Saturday, 26 February 2022

A little old lady in Glasgow: What is the essence of being a Christian?




Thirty-something years ago I lived in Glasgow, Scotland; in one of those (rather handsome) four-storey, red sandstone, tenement flats that form most of the housing in that city. These are in pairs, one on the left and the other on the right side of the stairwell - which opens to the street.

I was a single young man, teaching Anatomy at the university; and opposite me lived a little old lady, a spinster - probably in her seventies - and I would sometimes (but nothing like as often as I should have) visit her, have a cup of coffee, and talk. 

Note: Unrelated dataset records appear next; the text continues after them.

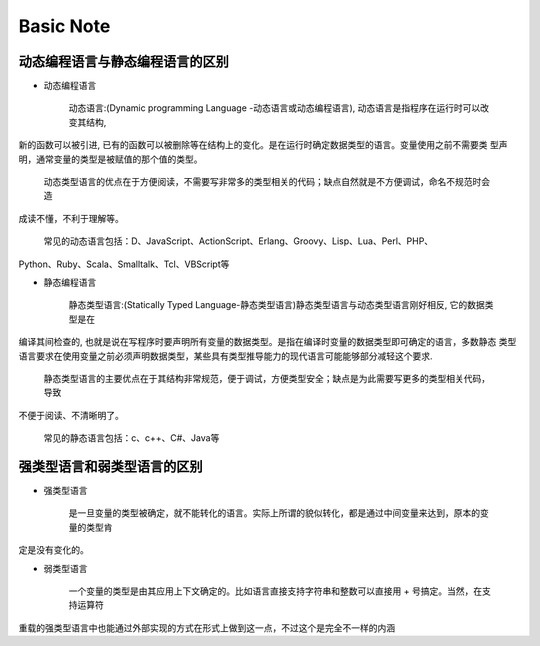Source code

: Basic Note
===========

动态编程语言与静态编程语言的区别
-------------------------------------

* 动态编程语言

    动态语言:(Dynamic programming Language -动态语言或动态编程语言), 动态语言是指程序在运行时可以改变其结构, 
新的函数可以被引进, 已有的函数可以被删除等在结构上的变化。是在运行时确定数据类型的语言。变量使用之前不需要类
型声明，通常变量的类型是被赋值的那个值的类型。

    动态类型语言的优点在于方便阅读，不需要写非常多的类型相关的代码；缺点自然就是不方便调试，命名不规范时会造
成读不懂，不利于理解等。

    常见的动态语言包括：D、JavaScript、ActionScript、Erlang、Groovy、Lisp、Lua、Perl、PHP、
Python、Ruby、Scala、Smalltalk、Tcl、VBScript等

* 静态编程语言

    静态类型语言:(Statically Typed Language-静态类型语言)静态类型语言与动态类型语言刚好相反, 它的数据类型是在
编译其间检查的, 也就是说在写程序时要声明所有变量的数据类型。是指在编译时变量的数据类型即可确定的语言，多数静态
类型语言要求在使用变量之前必须声明数据类型，某些具有类型推导能力的现代语言可能能够部分减轻这个要求.

    静态类型语言的主要优点在于其结构非常规范，便于调试，方便类型安全；缺点是为此需要写更多的类型相关代码，导致
不便于阅读、不清晰明了。

    常见的静态语言包括：c、c++、C#、Java等
        

强类型语言和弱类型语言的区别
-------------------------------------

* 强类型语言

    是一旦变量的类型被确定，就不能转化的语言。实际上所谓的貌似转化，都是通过中间变量来达到，原本的变量的类型肯
定是没有变化的。

* 弱类型语言

    一个变量的类型是由其应用上下文确定的。比如语言直接支持字符串和整数可以直接用 + 号搞定。当然，在支持运算符
重载的强类型语言中也能通过外部实现的方式在形式上做到这一点，不过这个是完全不一样的内涵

She struck me as a rather typical of her ilk, being a Presbyterian of the Church of Scotland - whose favourite reading was the cozy, 'couthy' and heart-warming productions of the DC Thomson publishers from Dundee - the Sunday Post newspaper, The People's Friend magazine and annual, and moral or uplifting verse by the poetess Patience Strong (a pen name, as you will have guessed). 

These meant a great deal to her, and she would read out passages, and occasionally lend me something she thought was especially good.  


In response to my (then atheist) enquiry about why she was a Christian; she once said something about her faith, the gist of which I found very striking at the time and have always remembered. 

This was that she was a Christian because of the promise of going to Heaven - without which she could not continue in life. 

But she actually put it the other way around - without the hope of going to Heaven after death, she would not find her life worth living. 


At the time I found this rather pitiful; and I regarded it as simply wishful thinking from someone (much less intelligent and experienced than myself) whose life was so lonely, restricted and lacking in interest that she needed to fabricate this sentimental fantasy. 

I also judged that she was not a 'real Christian' because eternal life was not what it was all-about. Life, I believed, was about making the most of our mortal years; and stoically accepting that there was nothing else. 

I thought she was just making-up a consoling but pretend religion to suit herself, rather than understanding the bleak truth of existence. 


Nowadays, however, I believe that little old lady was wiser than me, and was just plain right about the true nature of real Christianity.

I am also sure that her sincere desire for eternal life in Heaven was exactly what was required for her to go there after death - and what made sense of her quiet and solitary mortal life. 

And I hope to tell her exactly this, some day.